16n: segfault in libc when writing to file on RHEL8 with NFSv4
Linux performance monitoring on-screen or to CSV file
Brought to you by:
nigelgriffiths
I have a lab of ~50 RHEL8 VMs which all run nmon via cron to record data to files. On a few of these systems, nmon is now segfaulting. It seems to be related to NFSv4 mounts because 1) on systems with NO NFSv4 mounts, nmon runs fine, and 2) if I remove "-N" from the options it also runs fine. Oddly, even after I unmount the NFSv4 volume, nmon still crashes.
I tried compiling/running from the latest source code, which reports itself as 16n, but it still segfaults on systems which have previously mounted NFSv4 filesystems.
command-line:
/usr/local/bin/nmon -NT -s 30 -c 10 -F /var/log/nmon/$(hostname)$(date "+%F%T").nmon
example segfault message:
Feb 21 13:55:03 myhostname kernel: nmon[3145175]: segfault at 43 ip 00007fa45c8cdfd5 sp 00007ffe6b9d4b98 error 4 in libc-2.28.so[7fa45c801000+1bc000]
Hi Robert,
Thanks for reporting this.
Is it possible to send me the nmon file up to the point it crashed?
Also are you mounting and unmounting NFS v4 file-systems while nmon is running?
To debug the problem code, we need a stack trace to identify the nmon code calling libc.
Assuming you have gdb available and the core file, source code + binary in the current directory.

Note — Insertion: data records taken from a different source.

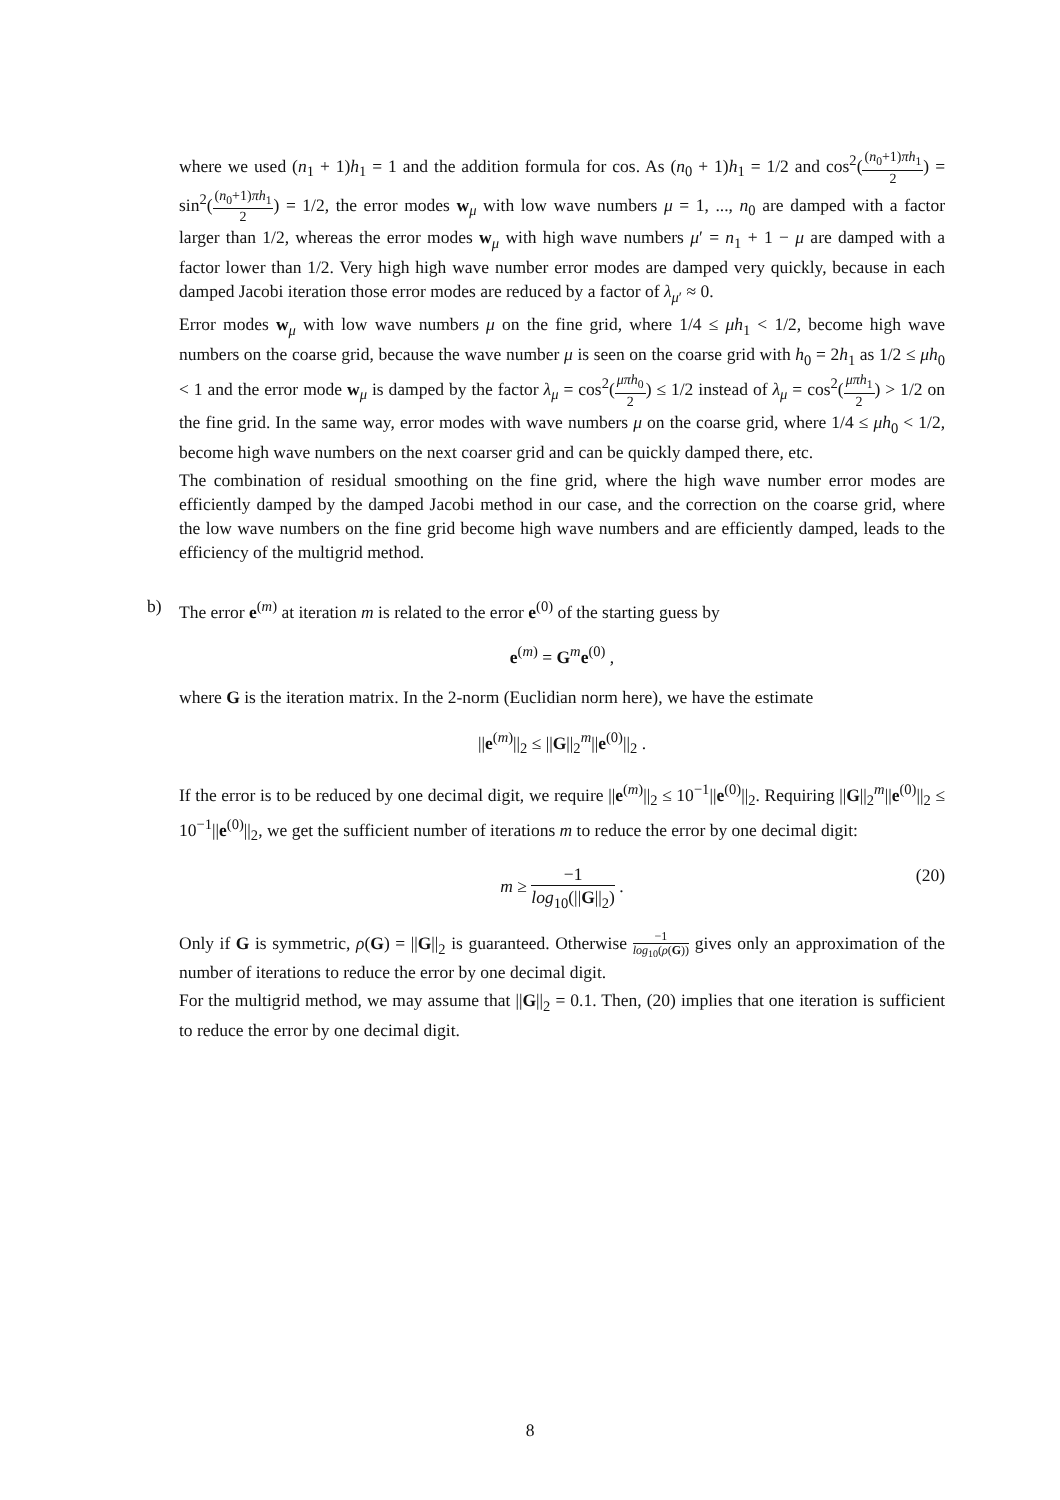where we used (n<sub>1</sub> + 1)h<sub>1</sub> = 1 and the addition formula for cos. As (n<sub>0</sub> + 1)h<sub>1</sub> = 1/2 and cos<sup>2</sup>((n<sub>0</sub>+1)πh<sub>1</sub> 2) = sin<sup>2</sup>((n<sub>0</sub>+1)πh<sub>1</sub> 2) = 1/2, the error modes w<sub>μ</sub> with low wave numbers μ = 1, ..., n<sub>0</sub> are damped with a factor larger than 1/2, whereas the error modes w<sub>μ</sub> with high wave numbers μ′ = n<sub>1</sub> + 1 − μ are damped with a factor lower than 1/2. Very high high wave number error modes are damped very quickly, because in each damped Jacobi iteration those error modes are reduced by a factor of λ<sub>μ′</sub> ≈ 0.
Error modes w<sub>μ</sub> with low wave numbers μ on the fine grid, where 1/4 ≤ μh<sub>1</sub> < 1/2, become high wave numbers on the coarse grid, because the wave number μ is seen on the coarse grid with h<sub>0</sub> = 2h<sub>1</sub> as 1/2 ≤ μh<sub>0</sub> < 1 and the error mode w<sub>μ</sub> is damped by the factor λ<sub>μ</sub> = cos<sup>2</sup>(μπh<sub>0</sub> 2) ≤ 1/2 instead of λ<sub>μ</sub> = cos<sup>2</sup>(μπh<sub>1</sub> 2) > 1/2 on the fine grid. In the same way, error modes with wave numbers μ on the coarse grid, where 1/4 ≤ μh<sub>0</sub> < 1/2, become high wave numbers on the next coarser grid and can be quickly damped there, etc.
The combination of residual smoothing on the fine grid, where the high wave number error modes are efficiently damped by the damped Jacobi method in our case, and the correction on the coarse grid, where the low wave numbers on the fine grid become high wave numbers and are efficiently damped, leads to the efficiency of the multigrid method.
b) The error e<sup>(m)</sup> at iteration m is related to the error e<sup>(0)</sup> of the starting guess by
e<sup>(m)</sup> = G<sup>m</sup>e<sup>(0)</sup> ,
where G is the iteration matrix. In the 2-norm (Euclidian norm here), we have the estimate
||e<sup>(m)</sup>||<sub>2</sub> ≤ ||G||<sub>2</sub><sup>m</sup>||e<sup>(0)</sup>||<sub>2</sub> .
If the error is to be reduced by one decimal digit, we require ||e<sup>(m)</sup>||<sub>2</sub> ≤ 10<sup>−1</sup>||e<sup>(0)</sup>||<sub>2</sub>. Requiring ||G||<sub>2</sub><sup>m</sup>||e<sup>(0)</sup>||<sub>2</sub> ≤ 10<sup>−1</sup>||e<sup>(0)</sup>||<sub>2</sub>, we get the sufficient number of iterations m to reduce the error by one decimal digit:
m ≥ −1 log<sub>10</sub>(||G||<sub>2</sub>) .
(20)
Only if G is symmetric, ρ(G) = ||G||<sub>2</sub> is guaranteed. Otherwise −1 log<sub>10</sub>(ρ(G)) gives only an approximation of the number of iterations to reduce the error by one decimal digit.
For the multigrid method, we may assume that ||G||<sub>2</sub> = 0.1. Then, (20) implies that one iteration is sufficient to reduce the error by one decimal digit.
8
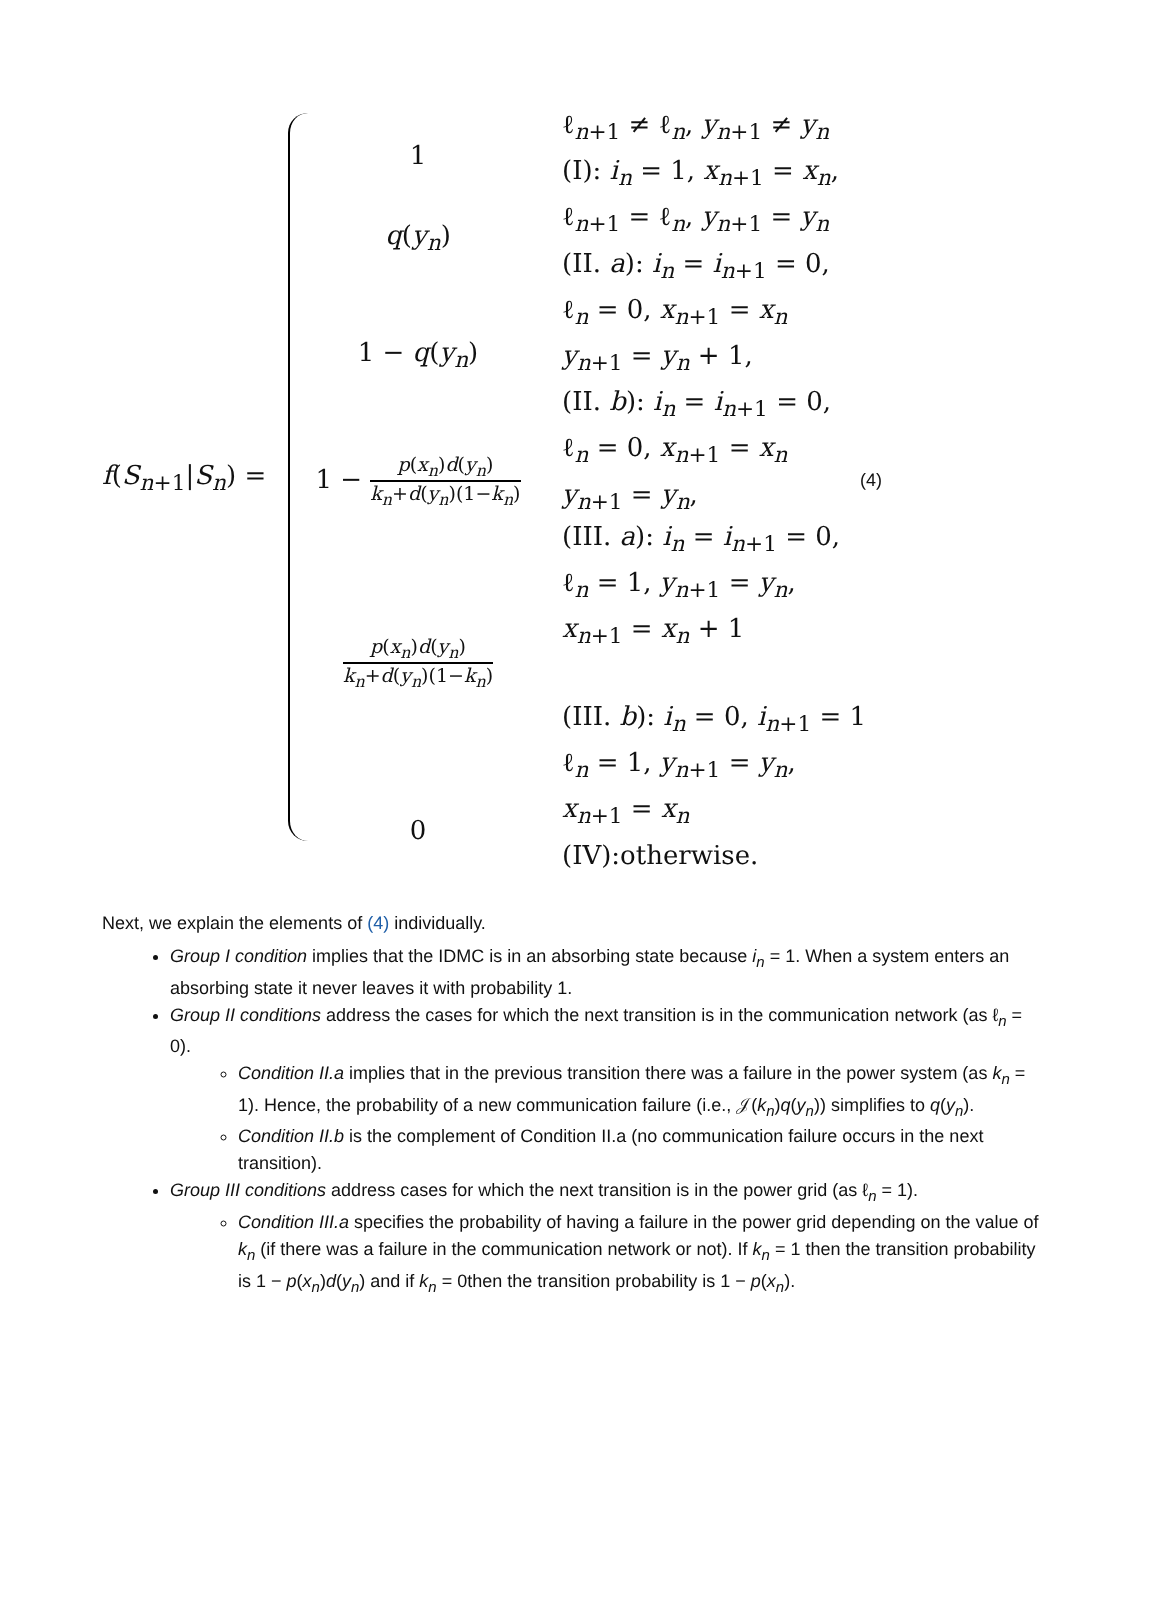f(S<sub>n+1</sub>|S<sub>n</sub>) =
1
q(y<sub>n</sub>)
1 − q(y<sub>n</sub>)
1 − p(x<sub>n</sub>)d(y<sub>n</sub>) k<sub>n</sub>+d(y<sub>n</sub>)(1−k<sub>n</sub>)
p(x<sub>n</sub>)d(y<sub>n</sub>) k<sub>n</sub>+d(y<sub>n</sub>)(1−k<sub>n</sub>)
0
ℓ<sub>n+1</sub> ≠ ℓ<sub>n</sub>, y<sub>n+1</sub> ≠ y<sub>n</sub>
(I): i<sub>n</sub> = 1, x<sub>n+1</sub> = x<sub>n</sub>,
ℓ<sub>n+1</sub> = ℓ<sub>n</sub>, y<sub>n+1</sub> = y<sub>n</sub>
(II. a): i<sub>n</sub> = i<sub>n+1</sub> = 0,
ℓ<sub>n</sub> = 0, x<sub>n+1</sub> = x<sub>n</sub>
y<sub>n+1</sub> = y<sub>n</sub> + 1,
(II. b): i<sub>n</sub> = i<sub>n+1</sub> = 0,
ℓ<sub>n</sub> = 0, x<sub>n+1</sub> = x<sub>n</sub>
y<sub>n+1</sub> = y<sub>n</sub>,
(4)
(III. a): i<sub>n</sub> = i<sub>n+1</sub> = 0,
ℓ<sub>n</sub> = 1, y<sub>n+1</sub> = y<sub>n</sub>,
x<sub>n+1</sub> = x<sub>n</sub> + 1
(III. b): i<sub>n</sub> = 0, i<sub>n+1</sub> = 1
ℓ<sub>n</sub> = 1, y<sub>n+1</sub> = y<sub>n</sub>,
x<sub>n+1</sub> = x<sub>n</sub>
(IV):otherwise.
Next, we explain the elements of (4) individually.
Group I condition implies that the IDMC is in an absorbing state because i<sub>n</sub> = 1. When a system enters an absorbing state it never leaves it with probability 1.
Group II conditions address the cases for which the next transition is in the communication network (as ℓ<sub>n</sub> = 0).
Condition II.a implies that in the previous transition there was a failure in the power system (as k<sub>n</sub> = 1). Hence, the probability of a new communication failure (i.e., 𝒥(k<sub>n</sub>)q(y<sub>n</sub>)) simplifies to q(y<sub>n</sub>).
Condition II.b is the complement of Condition II.a (no communication failure occurs in the next transition).
Group III conditions address cases for which the next transition is in the power grid (as ℓ<sub>n</sub> = 1).
Condition III.a specifies the probability of having a failure in the power grid depending on the value of k<sub>n</sub> (if there was a failure in the communication network or not). If k<sub>n</sub> = 1 then the transition probability is 1 − p(x<sub>n</sub>)d(y<sub>n</sub>) and if k<sub>n</sub> = 0then the transition probability is 1 − p(x<sub>n</sub>).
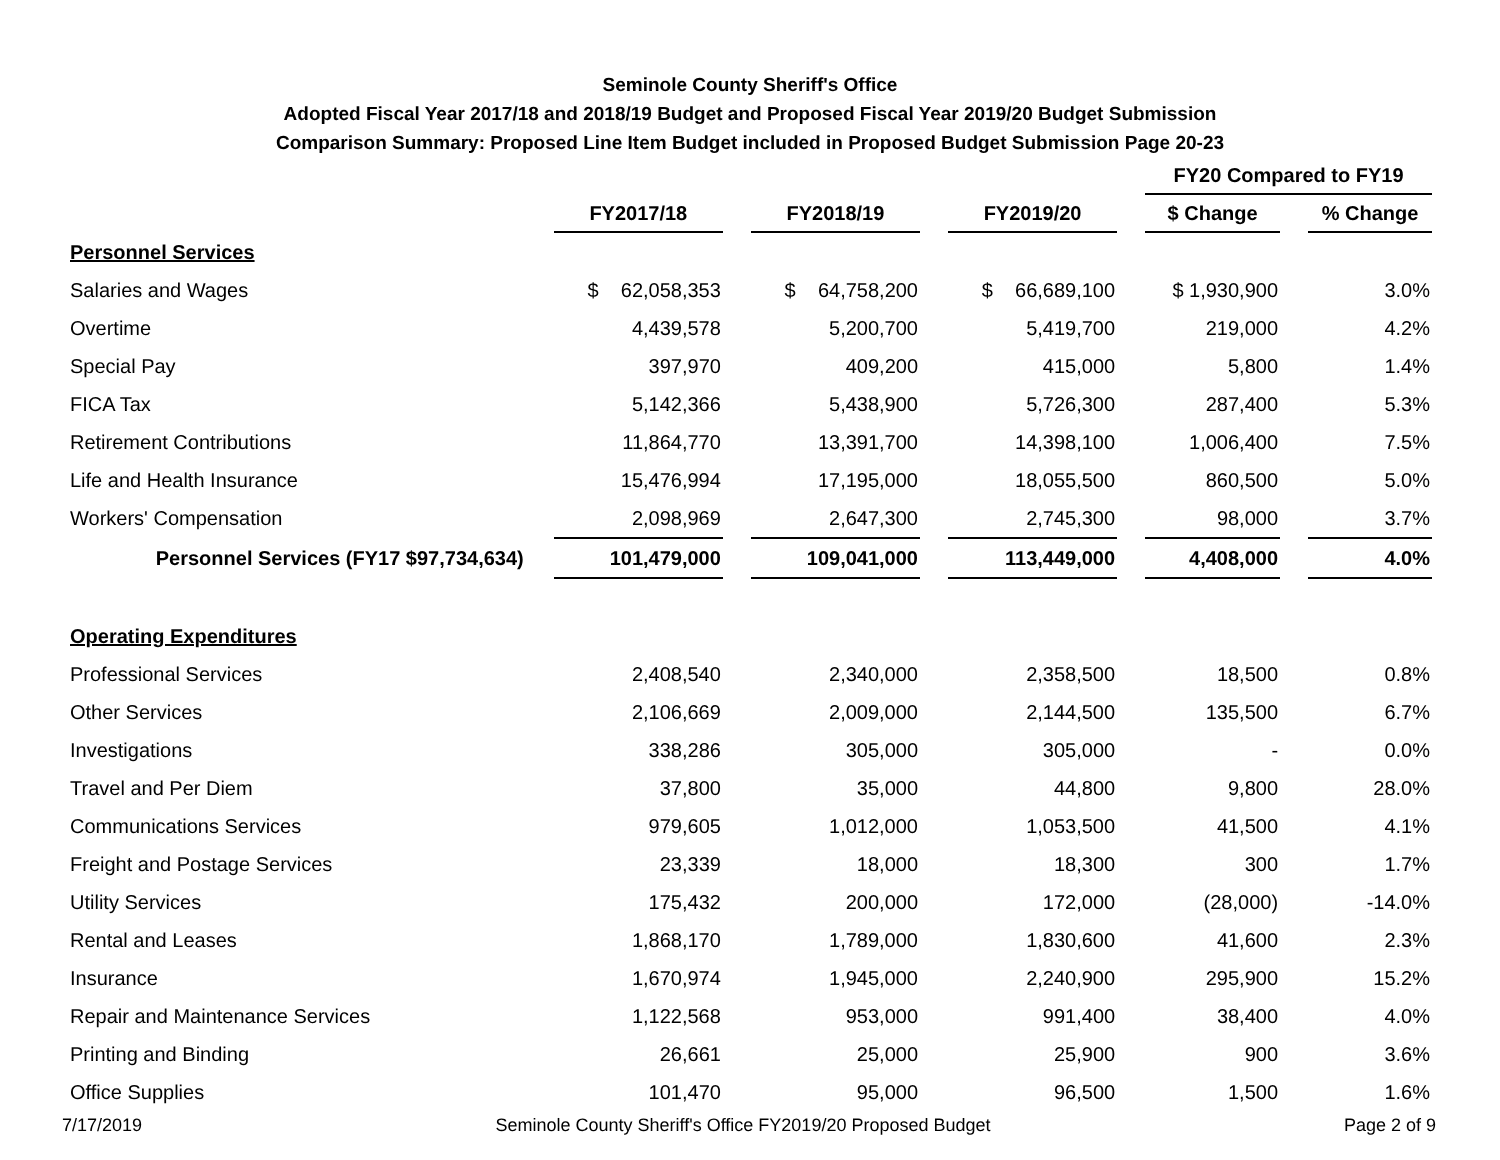Seminole County Sheriff's Office
Adopted Fiscal Year 2017/18 and 2018/19 Budget and Proposed Fiscal Year 2019/20 Budget Submission
Comparison Summary: Proposed Line Item Budget included in Proposed Budget Submission Page 20-23
| | | | | FY20 Compared to FY19 | |
| | FY2017/18 | FY2018/19 | FY2019/20 | $ Change | % Change |
| Personnel Services | | | | | |
| Salaries and Wages | $ 62,058,353 | $ 64,758,200 | $ 66,689,100 | $ 1,930,900 | 3.0% |
| Overtime | 4,439,578 | 5,200,700 | 5,419,700 | 219,000 | 4.2% |
| Special Pay | 397,970 | 409,200 | 415,000 | 5,800 | 1.4% |
| FICA Tax | 5,142,366 | 5,438,900 | 5,726,300 | 287,400 | 5.3% |
| Retirement Contributions | 11,864,770 | 13,391,700 | 14,398,100 | 1,006,400 | 7.5% |
| Life and Health Insurance | 15,476,994 | 17,195,000 | 18,055,500 | 860,500 | 5.0% |
| Workers' Compensation | 2,098,969 | 2,647,300 | 2,745,300 | 98,000 | 3.7% |
| Personnel Services (FY17 $97,734,634) | 101,479,000 | 109,041,000 | 113,449,000 | 4,408,000 | 4.0% |
| Operating Expenditures | | | | | |
| Professional Services | 2,408,540 | 2,340,000 | 2,358,500 | 18,500 | 0.8% |
| Other Services | 2,106,669 | 2,009,000 | 2,144,500 | 135,500 | 6.7% |
| Investigations | 338,286 | 305,000 | 305,000 | - | 0.0% |
| Travel and Per Diem | 37,800 | 35,000 | 44,800 | 9,800 | 28.0% |
| Communications Services | 979,605 | 1,012,000 | 1,053,500 | 41,500 | 4.1% |
| Freight and Postage Services | 23,339 | 18,000 | 18,300 | 300 | 1.7% |
| Utility Services | 175,432 | 200,000 | 172,000 | (28,000) | -14.0% |
| Rental and Leases | 1,868,170 | 1,789,000 | 1,830,600 | 41,600 | 2.3% |
| Insurance | 1,670,974 | 1,945,000 | 2,240,900 | 295,900 | 15.2% |
| Repair and Maintenance Services | 1,122,568 | 953,000 | 991,400 | 38,400 | 4.0% |
| Printing and Binding | 26,661 | 25,000 | 25,900 | 900 | 3.6% |
| Office Supplies | 101,470 | 95,000 | 96,500 | 1,500 | 1.6% |
7/17/2019 Seminole County Sheriff's Office FY2019/20 Proposed Budget Page 2 of 9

If compiling yourself include -g and may be don't optimize by removing the -O option.
$ gdb nmon
GNU gdb verion xxxxxxxx
GDB Information here
For help, type "help".
Reading symbols from nmon...done.
(gdb) run [[YOUR NMON COMMAND LINE HERE]]
Starting program: /home/nag/nmon xxxxxxx
. . .
. . .
Program received signal SIGSEGV, Segmentation fault.
main (argc=<optimised out="">, argv=0x7fffffffe4d8) at nmon.c:2247
2247 *crashptr = 42;</optimised>
(gdb) where full
0 main (argc=<optimised out="">, argv=0x7fffffffe4d8) at nmon.c:2247</optimised>
. . .
- lots of detail sand variables here
. . .
(gdb) quit
Copy all the gdb output lines and send to me.
Thanks Nigel
odd, nmon did not crash when run via gdb. I was however able to recompile with -g (and without -03) and it did still segfault when run normally. Then I ran gdb with the binary and coredump to generate the following output
also: I am not mounting/unmounting while nmon is running.
Last edit: Robert Jacobson 2023-02-21
was that gdb output helpful? Is there any other way I can help solve this?